In 2010, Haiti faced a similar challenge with its airspace after its devastating earthquake left more than 300,000 dead. The U.S. military quickly took over air traffic functions to steer aid flights.
A video that circulated Friday on social media among pilots expressed the frustrations many pilots in Nassau are feeling.
“It is unbelievable to see how disorganized this shitshow is,” the person on the video said. “And people are hungry. And people are tired and people are frustrated to get out of there. ... We spent six hours in Nassau, doing nothing but waiting.”
A helicopter pilot who arrived in the Abacos shortly after Dorian’s passing said Bahamian air traffic control operators are “just overwhelmed and not equipped to handle the amount of traffic.”
“We are waiting up to three hours for clearances mostly due to single-engine ‘sight-seeing’ flights that are not a priority,” said the pilot, who also asked not to be named.
On Thursday night, as he returned from Abaco with thunderstorms, the helicopter pilot said he was sent out to sea by the air traffic control tower in Nassau “and they would not respond to my requests for vectors back to Nassau. I had to ‘shop’ the approach frequencies to get a controller that could turn me back toward Nassau for the approach. Had I not been flying with 30-plus years of experience, air traffic control may have put me in a low fuel condition over the sea at night with thunderstorms.”
The Bahamas minister in charge of civil aviation and tourism, Dionision D’Aguilar, did not respond to a Miami Herald request for comment about the growing concerns. Three other individuals with Bahamas Civil Aviation also did not respond to emails requesting comment.
The Miami Herald/McClatchy learned late Friday that the Trump administration had requested “airlift and logistics support” from the Defense Department in order to clear the airfield in Abaco to get aid in.

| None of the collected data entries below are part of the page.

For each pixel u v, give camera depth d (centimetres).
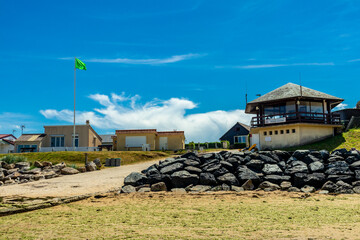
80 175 2600
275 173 1916
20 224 1129
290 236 905
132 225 1093
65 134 5366
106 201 1600
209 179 1883
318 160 1969
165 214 1269
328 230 972
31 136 5281
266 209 1328
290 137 3584
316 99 3675
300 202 1469
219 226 1055
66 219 1205
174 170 2011
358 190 1672
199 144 5709
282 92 3791
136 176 1984
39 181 2358
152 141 5181
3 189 2036
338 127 3731
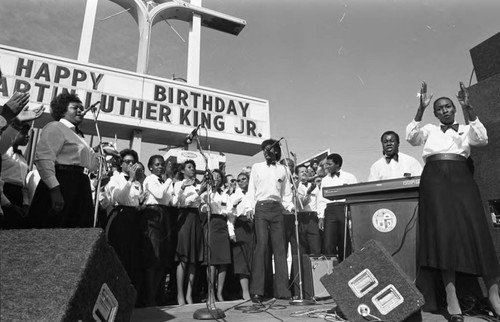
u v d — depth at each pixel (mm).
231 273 4859
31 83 7078
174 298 4445
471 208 2529
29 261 1367
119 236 3717
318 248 4719
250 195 4242
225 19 10688
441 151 2725
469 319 2486
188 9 10164
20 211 2695
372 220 3094
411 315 2500
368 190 3062
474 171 2906
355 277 2498
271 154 4250
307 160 7395
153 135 8344
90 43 8328
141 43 9461
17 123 2496
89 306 1412
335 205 4535
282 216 4160
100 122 7535
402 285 2375
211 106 8867
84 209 2535
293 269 4375
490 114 2877
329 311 2893
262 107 9523
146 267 3779
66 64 7555
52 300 1256
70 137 2561
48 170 2357
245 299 4293
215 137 8641
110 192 3971
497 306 2455
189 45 10023
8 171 3113
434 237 2543
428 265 2527
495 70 2992
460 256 2430
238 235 4512
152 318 2934
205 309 2893
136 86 8125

Meanwhile, a pilot confirmed that Bahamas Civil Aviation had released new instructions for pilots late Friday: In order to enter the restricted airspace, which was expanded earlier in the day, a pilot would need to get an authorization code and establish communication with U.S. Navy controllers.
Earlier on Friday, Alfred Sears, an attorney and former member of the Bahamian parliament, fired off a letter to Prime Minister Hubert Minnis after spending six hours at Jet Aviation in Nassau on Thursday “trying desperately and unsuccessfully to evacuate” his family from Abaco.

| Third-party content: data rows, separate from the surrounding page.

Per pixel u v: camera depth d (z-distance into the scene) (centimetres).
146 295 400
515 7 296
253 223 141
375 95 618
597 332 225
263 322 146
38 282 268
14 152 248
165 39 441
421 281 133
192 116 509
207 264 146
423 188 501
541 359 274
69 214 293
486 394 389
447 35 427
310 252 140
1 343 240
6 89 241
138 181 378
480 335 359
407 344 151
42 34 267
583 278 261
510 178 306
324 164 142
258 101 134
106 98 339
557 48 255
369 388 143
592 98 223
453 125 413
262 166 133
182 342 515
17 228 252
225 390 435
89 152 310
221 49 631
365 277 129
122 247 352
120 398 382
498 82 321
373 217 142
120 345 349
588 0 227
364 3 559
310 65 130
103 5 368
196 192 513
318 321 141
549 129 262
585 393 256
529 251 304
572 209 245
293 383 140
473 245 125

“My niece, Jennifer Sears, her companion, Myron Delancy, and her four children (ages 1, 3, 5 and 8), lost everything they owned in Murphy Town, Abaco, during Hurricane Dorian,” Sears wrote. “My brother, Peter Sears, his wife, Collette Sears, who is disabled, their two sons and a disabled daughter lost everything they owned in Murphy Town as well. After the hurricane, with nothing but the clothes on their backs, they managed to get to the Sandy Point Airport waiting for days to be evacuated to Nassau.

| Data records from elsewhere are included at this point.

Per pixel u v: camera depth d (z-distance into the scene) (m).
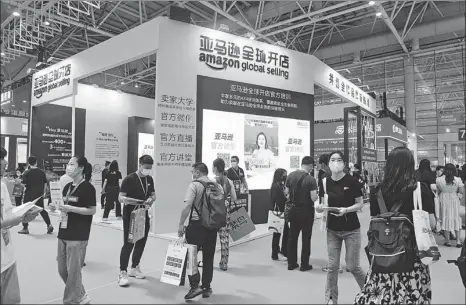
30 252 4.57
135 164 11.86
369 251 2.19
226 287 3.25
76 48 15.06
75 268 2.66
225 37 6.67
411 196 2.14
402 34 14.39
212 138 6.45
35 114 10.24
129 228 3.30
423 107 19.45
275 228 4.20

“It seems that there is no justice for poor people in The Bahamas,” Sears said. “Only Government officials, wealthy companies, the critically injured, US citizens or those with means or influence are being evacuated from Abaco. ... God help the average Bahamian person, who is not a priority even in the aftermath of this national disaster. What I saw yesterday in the faces of Bahamians and friends arriving from Abaco is a sad reflection of the total collapse of the Bahamian state, leaving thousands of Bahamians bruised for life.”
In an interview with the Miami Herald, Sears said that while he eventually got his niece and her family out on Friday morning, he can’t help but wonder about those individuals without connections.
“The response has been too slow,” he said. “I think that either there was not an appreciation or a reluctance to acknowledge the scale of what is a humanitarian crisis because the testimonials of the people I spoke with and my own family is that from Sunday it was apparent that there was a crisis on the ground. And the government is only today announcing that there will be evacuations through BahamasAir. We have waited until the people are in a state of desperation.”
During his time at the airport, he said, he too heard from several pilots about their frustration.
“Clearly you have to maintain some level of control, but the lack of efficiency in processing the humanitarian contributions and volunteers and even military technical assistance has really hampered the relief that is urgently needed by the people on the ground,” he said.
Sears said that on Thursday members of the Jamaica Defense Force, which brought in an airplane to do reconnaissance flights to help the 150 military personnel Jamaica deployed to help, were unable to fly to either Abaco or Grand Bahama because “they could not get clearance from civil aviation.”
They were not the only ones having problems getting to Abaco by air.
Haiti’s chargé d’affaires, Darlier Dorval, said he’s faced a string of red tape and bureaucratic hurdles trying to get into Abaco, where The Mudd, a community of mostly Haitian migrants, was completely destroyed during the Category 5 hurricane.
“From Day One, I’ve been trying to get to Abaco and cannot. My minister told me even if I have to rent a plane to do so. I’ve made all kinds of attempts and haven’t been able to get authorization” from the local authorities to fly into Abaco, he said. “It’s very difficult to find a way.”
Dorval said he will finally fly to Abaco on Saturday aboard one of the commercial Bahamasair flights the government finally authorized. He was speaking from the docks, where he said a boat was loading everything from food, water, clothes, “even toothpaste,” to carry for the local Haitian community.
“Their situation really is not good,” he said.
Opposition leader Philip Brave Davis, who faced problems trying to fly into Grand Bahama on Thursday night and had to abort the trip, said the government needs to loosen up the restrictions.
“At this time, no red tape or challenges should be the reason for not being able to deliver relief or comfort to our people,” he said. “In fact, we should have an open border situation for relief at this time and then audit it later on, at least for the immediate term.”
Davis said the crisis is of “gigantic proportion,” and “we do need as much help as possible. We can’t do it alone. We need help, wherever that help can come from at this time.”